▶ **What is being asked**:
In the records, reproduce only the lines between the one containing "نجس ما دام ملاقياً" and the one containing "حتّى إذا لاقى", inclusive. Substitute "القميص" for "الثوب" throughout and leave everything else unchanged.

▶ **Provided data**:
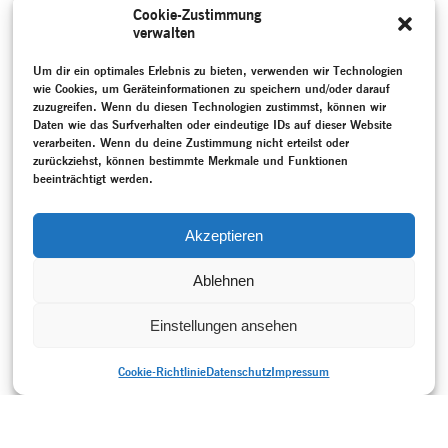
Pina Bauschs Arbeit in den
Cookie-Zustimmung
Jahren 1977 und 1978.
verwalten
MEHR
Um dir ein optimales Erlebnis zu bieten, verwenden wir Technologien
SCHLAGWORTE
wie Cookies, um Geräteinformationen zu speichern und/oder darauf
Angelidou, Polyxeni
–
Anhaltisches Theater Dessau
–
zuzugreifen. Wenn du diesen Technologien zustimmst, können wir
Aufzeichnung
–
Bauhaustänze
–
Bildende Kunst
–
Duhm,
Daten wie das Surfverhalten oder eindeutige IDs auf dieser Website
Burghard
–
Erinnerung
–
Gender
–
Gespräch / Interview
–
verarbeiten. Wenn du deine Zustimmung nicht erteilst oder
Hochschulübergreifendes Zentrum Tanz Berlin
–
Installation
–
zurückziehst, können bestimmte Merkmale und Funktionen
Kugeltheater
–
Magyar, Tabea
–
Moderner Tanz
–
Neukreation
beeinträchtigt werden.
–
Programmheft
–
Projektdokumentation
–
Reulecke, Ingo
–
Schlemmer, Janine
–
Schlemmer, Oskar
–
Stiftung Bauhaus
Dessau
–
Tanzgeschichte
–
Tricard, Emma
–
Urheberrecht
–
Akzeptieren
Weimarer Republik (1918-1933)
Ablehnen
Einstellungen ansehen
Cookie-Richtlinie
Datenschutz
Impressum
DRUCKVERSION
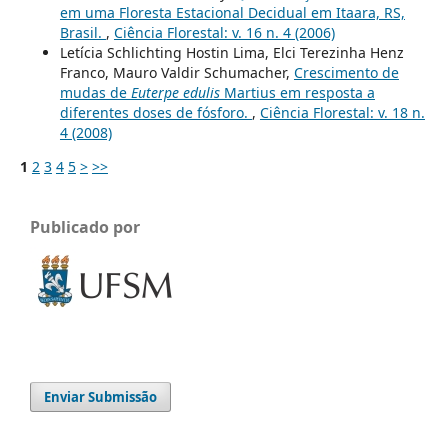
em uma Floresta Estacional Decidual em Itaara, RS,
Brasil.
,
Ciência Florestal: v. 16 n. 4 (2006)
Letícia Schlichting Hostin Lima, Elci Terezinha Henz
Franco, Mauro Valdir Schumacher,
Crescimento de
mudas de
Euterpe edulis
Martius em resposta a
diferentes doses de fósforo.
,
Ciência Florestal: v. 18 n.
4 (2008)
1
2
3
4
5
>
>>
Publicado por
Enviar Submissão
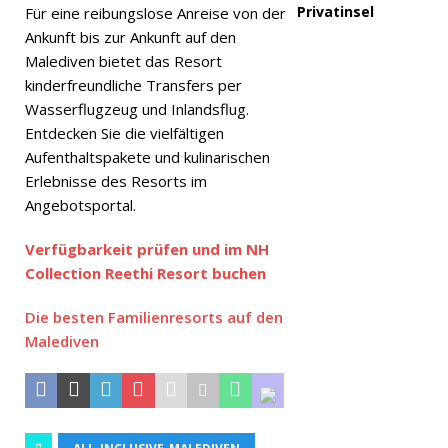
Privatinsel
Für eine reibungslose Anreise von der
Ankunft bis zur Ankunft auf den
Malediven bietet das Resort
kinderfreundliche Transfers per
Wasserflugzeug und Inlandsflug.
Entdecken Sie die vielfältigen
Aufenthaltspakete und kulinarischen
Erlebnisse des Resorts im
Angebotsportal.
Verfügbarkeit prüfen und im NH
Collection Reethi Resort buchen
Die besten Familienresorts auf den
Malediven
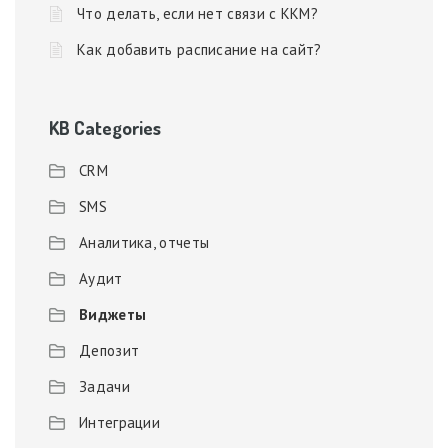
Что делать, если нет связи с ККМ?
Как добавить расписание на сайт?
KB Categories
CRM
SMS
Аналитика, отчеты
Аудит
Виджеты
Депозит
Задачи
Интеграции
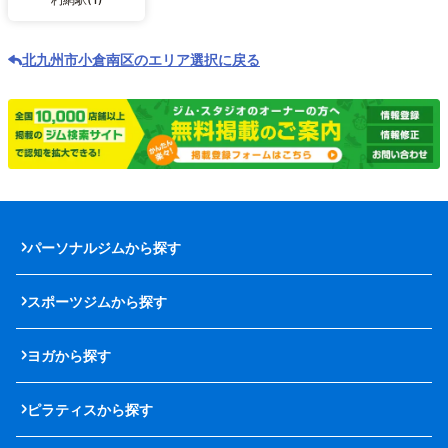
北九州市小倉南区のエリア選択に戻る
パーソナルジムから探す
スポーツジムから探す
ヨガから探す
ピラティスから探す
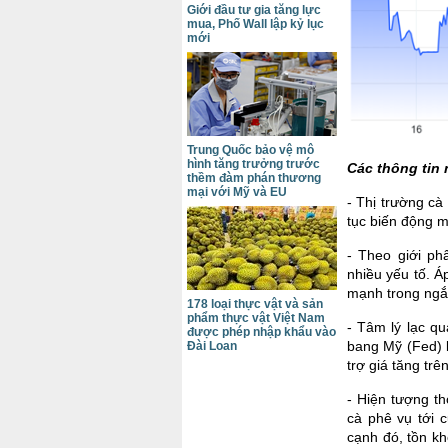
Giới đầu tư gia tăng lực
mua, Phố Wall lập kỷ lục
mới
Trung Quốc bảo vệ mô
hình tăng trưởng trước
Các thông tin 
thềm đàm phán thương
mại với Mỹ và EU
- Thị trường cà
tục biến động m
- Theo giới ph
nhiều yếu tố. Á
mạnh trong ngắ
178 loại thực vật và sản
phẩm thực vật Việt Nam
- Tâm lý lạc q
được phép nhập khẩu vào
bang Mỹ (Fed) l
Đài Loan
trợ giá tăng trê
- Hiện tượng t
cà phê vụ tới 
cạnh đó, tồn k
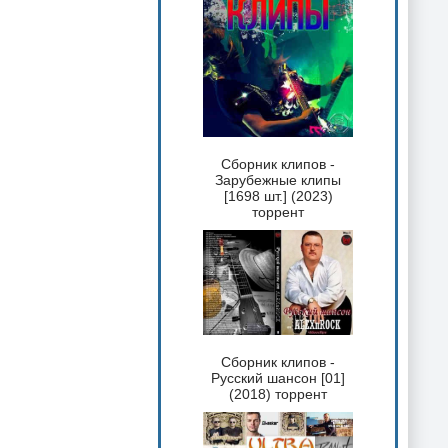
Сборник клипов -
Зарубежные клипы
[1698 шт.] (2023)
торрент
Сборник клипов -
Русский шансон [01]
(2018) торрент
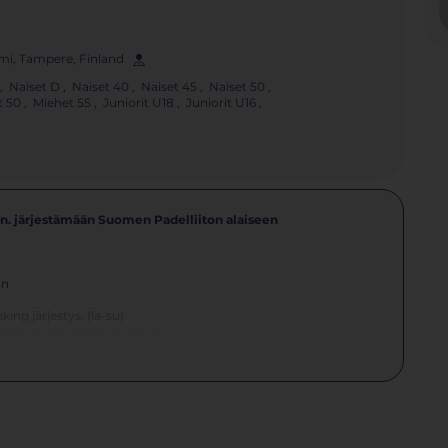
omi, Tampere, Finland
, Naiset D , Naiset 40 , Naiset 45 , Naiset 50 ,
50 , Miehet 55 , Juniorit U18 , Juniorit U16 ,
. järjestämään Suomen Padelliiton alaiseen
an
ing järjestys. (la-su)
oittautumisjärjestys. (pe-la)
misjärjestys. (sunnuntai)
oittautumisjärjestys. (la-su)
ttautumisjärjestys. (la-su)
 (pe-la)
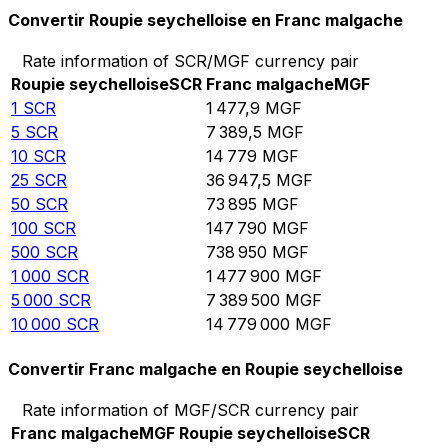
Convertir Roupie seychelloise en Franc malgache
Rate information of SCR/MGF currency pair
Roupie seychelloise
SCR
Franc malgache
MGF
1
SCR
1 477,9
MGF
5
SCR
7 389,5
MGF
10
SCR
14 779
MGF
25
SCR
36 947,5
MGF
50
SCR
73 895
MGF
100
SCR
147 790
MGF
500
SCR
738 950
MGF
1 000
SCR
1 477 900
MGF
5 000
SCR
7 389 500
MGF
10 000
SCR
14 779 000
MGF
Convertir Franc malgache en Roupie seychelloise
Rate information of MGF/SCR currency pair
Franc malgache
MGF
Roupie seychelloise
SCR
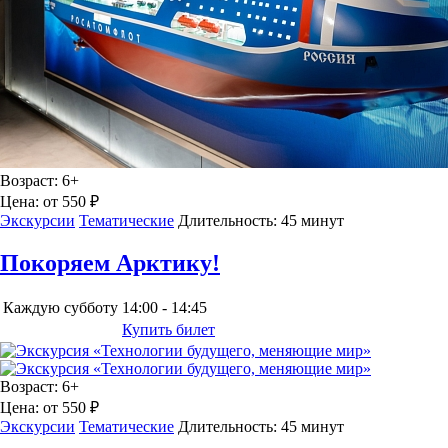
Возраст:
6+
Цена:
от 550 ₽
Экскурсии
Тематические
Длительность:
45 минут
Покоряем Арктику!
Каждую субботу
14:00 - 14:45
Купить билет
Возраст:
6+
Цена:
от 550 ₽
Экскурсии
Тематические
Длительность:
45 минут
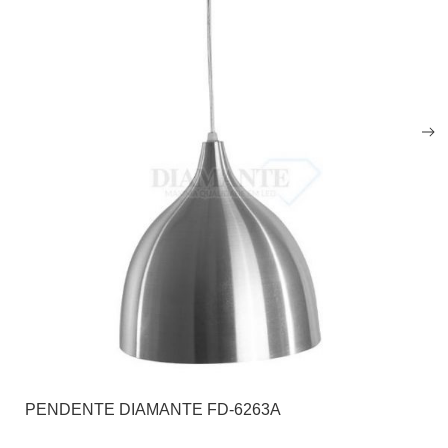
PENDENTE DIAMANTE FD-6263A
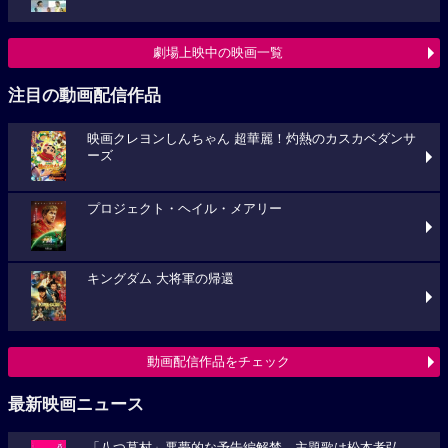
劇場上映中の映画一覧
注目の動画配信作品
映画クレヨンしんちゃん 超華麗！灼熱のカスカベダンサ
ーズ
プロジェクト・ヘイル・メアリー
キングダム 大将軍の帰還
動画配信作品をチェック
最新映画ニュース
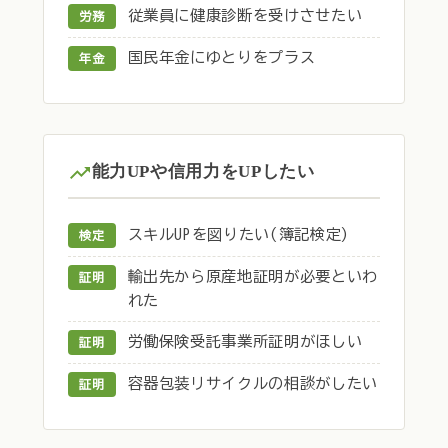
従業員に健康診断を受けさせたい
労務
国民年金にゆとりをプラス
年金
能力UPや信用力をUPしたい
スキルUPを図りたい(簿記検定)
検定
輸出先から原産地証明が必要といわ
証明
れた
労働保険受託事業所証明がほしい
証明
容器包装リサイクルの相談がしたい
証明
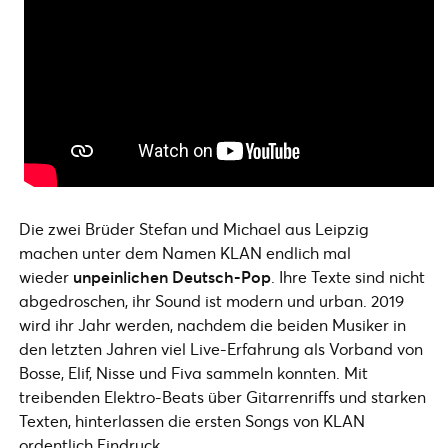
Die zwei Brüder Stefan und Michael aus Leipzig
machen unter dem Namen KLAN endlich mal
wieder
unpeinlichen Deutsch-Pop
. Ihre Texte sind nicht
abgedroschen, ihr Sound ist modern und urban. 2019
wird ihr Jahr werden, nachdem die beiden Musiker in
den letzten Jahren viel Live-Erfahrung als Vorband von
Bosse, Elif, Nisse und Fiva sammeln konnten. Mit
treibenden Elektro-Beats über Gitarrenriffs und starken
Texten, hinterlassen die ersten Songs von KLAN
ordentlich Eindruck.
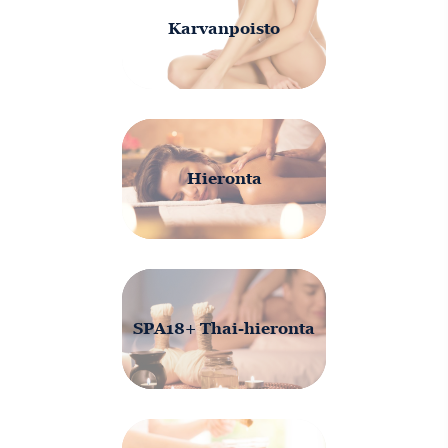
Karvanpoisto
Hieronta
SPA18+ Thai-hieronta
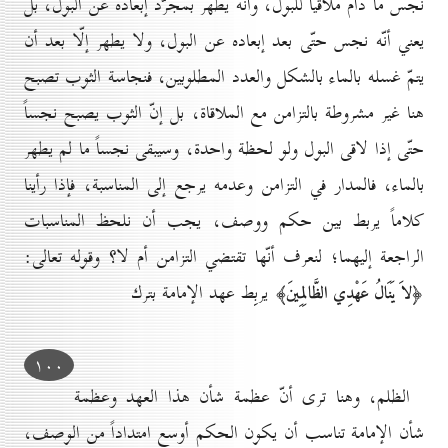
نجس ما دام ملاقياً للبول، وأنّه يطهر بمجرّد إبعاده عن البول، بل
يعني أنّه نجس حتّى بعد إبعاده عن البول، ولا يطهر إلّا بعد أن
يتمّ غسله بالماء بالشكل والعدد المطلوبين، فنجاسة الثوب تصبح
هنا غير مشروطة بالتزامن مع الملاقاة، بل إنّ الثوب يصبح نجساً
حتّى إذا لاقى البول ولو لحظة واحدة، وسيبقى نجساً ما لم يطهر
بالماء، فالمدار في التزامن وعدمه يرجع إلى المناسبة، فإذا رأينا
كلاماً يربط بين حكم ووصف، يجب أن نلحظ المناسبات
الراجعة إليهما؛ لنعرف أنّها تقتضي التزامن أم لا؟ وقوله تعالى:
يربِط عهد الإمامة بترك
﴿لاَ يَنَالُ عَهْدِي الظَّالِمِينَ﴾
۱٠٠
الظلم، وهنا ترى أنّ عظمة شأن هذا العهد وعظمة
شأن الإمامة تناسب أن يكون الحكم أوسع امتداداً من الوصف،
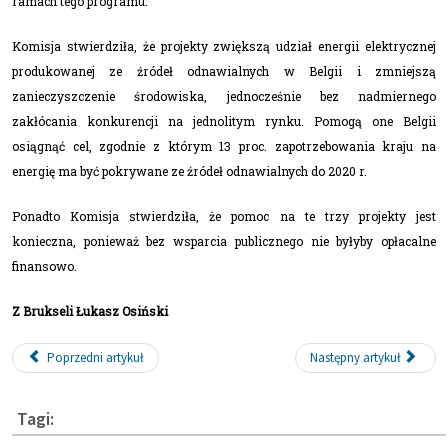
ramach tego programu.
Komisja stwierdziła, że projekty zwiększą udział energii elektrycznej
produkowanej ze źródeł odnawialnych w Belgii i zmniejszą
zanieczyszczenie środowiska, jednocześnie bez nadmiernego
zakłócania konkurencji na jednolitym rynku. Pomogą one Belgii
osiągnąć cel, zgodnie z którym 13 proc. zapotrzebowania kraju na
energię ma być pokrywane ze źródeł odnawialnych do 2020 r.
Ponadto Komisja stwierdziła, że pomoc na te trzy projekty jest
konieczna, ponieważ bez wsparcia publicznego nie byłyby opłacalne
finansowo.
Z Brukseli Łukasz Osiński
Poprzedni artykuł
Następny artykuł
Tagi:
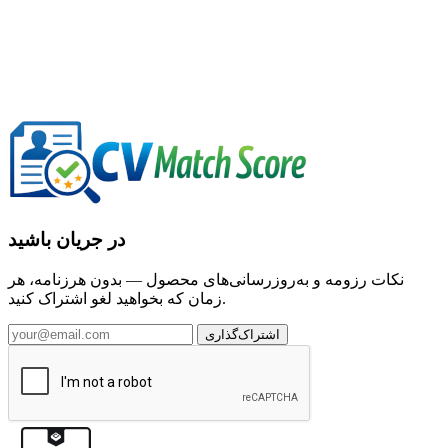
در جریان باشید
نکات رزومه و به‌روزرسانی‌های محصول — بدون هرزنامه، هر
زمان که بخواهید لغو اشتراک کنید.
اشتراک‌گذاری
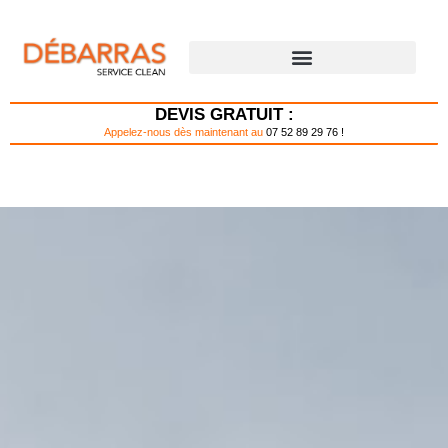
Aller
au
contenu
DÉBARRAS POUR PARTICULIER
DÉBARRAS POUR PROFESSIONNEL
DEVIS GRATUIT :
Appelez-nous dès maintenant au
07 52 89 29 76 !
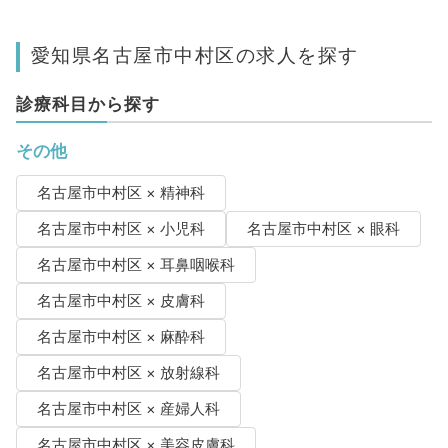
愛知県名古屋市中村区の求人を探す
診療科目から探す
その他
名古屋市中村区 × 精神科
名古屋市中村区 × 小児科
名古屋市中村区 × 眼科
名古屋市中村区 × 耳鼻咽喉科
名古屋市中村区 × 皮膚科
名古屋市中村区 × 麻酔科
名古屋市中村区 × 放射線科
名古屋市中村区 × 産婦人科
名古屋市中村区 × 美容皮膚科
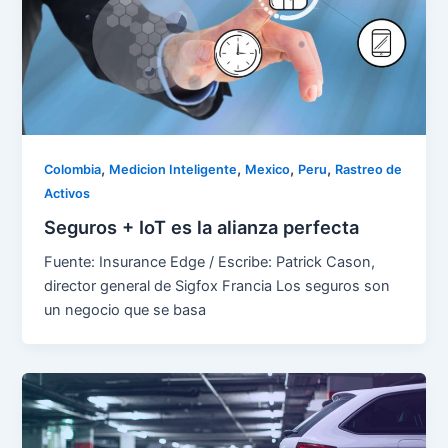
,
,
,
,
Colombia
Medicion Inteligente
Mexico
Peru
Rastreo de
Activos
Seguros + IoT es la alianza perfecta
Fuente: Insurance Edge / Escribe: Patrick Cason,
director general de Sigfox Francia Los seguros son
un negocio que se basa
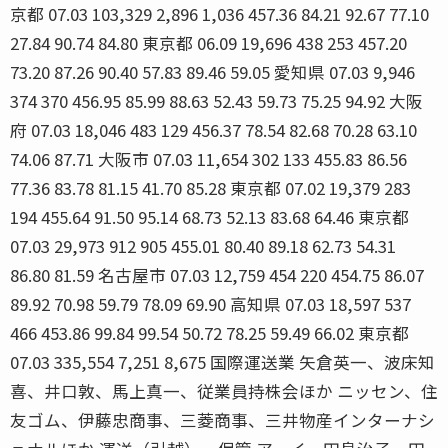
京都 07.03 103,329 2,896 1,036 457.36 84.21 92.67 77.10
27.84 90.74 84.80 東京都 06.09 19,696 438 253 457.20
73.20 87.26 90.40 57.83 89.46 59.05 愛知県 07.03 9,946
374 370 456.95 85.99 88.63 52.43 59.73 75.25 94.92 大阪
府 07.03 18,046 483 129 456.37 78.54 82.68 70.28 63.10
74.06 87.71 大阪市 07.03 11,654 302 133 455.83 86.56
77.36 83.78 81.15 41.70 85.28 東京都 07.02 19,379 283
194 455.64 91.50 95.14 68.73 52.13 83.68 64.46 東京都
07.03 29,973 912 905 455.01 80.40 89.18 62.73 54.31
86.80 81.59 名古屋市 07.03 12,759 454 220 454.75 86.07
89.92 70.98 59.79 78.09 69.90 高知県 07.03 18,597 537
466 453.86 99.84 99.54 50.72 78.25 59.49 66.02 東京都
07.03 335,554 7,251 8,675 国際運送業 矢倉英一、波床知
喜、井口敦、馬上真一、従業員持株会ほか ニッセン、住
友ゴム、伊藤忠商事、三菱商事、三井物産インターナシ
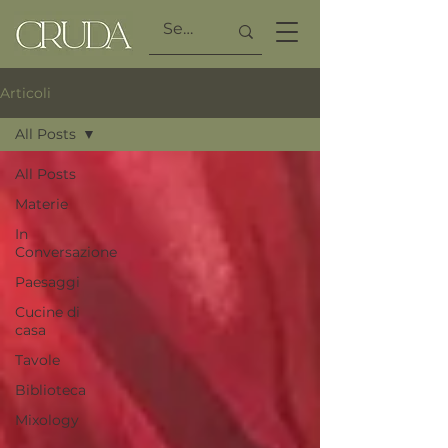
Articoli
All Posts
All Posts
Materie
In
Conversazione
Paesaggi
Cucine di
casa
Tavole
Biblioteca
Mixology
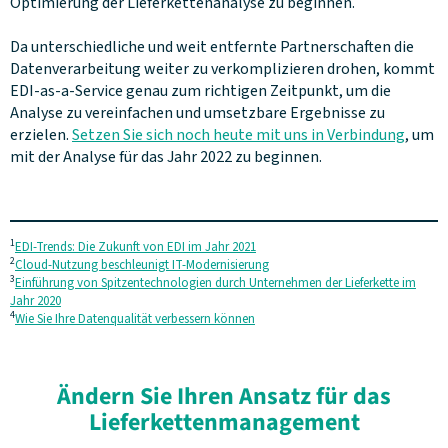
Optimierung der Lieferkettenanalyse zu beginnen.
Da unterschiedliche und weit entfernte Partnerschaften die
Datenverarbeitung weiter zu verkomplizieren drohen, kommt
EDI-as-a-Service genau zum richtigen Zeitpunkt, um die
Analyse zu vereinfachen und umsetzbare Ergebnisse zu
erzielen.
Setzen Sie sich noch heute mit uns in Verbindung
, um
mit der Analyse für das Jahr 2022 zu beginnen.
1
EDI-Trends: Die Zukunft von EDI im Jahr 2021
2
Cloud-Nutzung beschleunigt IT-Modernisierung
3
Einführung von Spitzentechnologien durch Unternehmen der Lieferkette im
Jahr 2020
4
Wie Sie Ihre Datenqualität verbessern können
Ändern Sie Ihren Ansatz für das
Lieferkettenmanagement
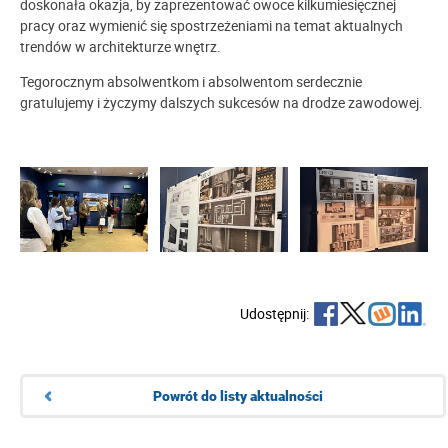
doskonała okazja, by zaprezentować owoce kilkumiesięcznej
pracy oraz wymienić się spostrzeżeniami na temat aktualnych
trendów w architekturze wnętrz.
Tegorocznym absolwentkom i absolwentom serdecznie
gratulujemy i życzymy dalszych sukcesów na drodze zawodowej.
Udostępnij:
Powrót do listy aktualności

▶ **Output for this task**:
نجس ما دام ملاقياً للبول، وأنّه يطهر بمجرّد إبعاده عن البول، بل
يعني أنّه نجس حتّى بعد إبعاده عن البول، ولا يطهر إلّا بعد أن
يتمّ غسله بالماء بالشكل والعدد المطلوبين، فنجاسة القميص تصبح
هنا غير مشروطة بالتزامن مع الملاقاة، بل إنّ القميص يصبح نجساً
حتّى إذا لاقى البول ولو لحظة واحدة، وسيبقى نجساً ما لم يطهر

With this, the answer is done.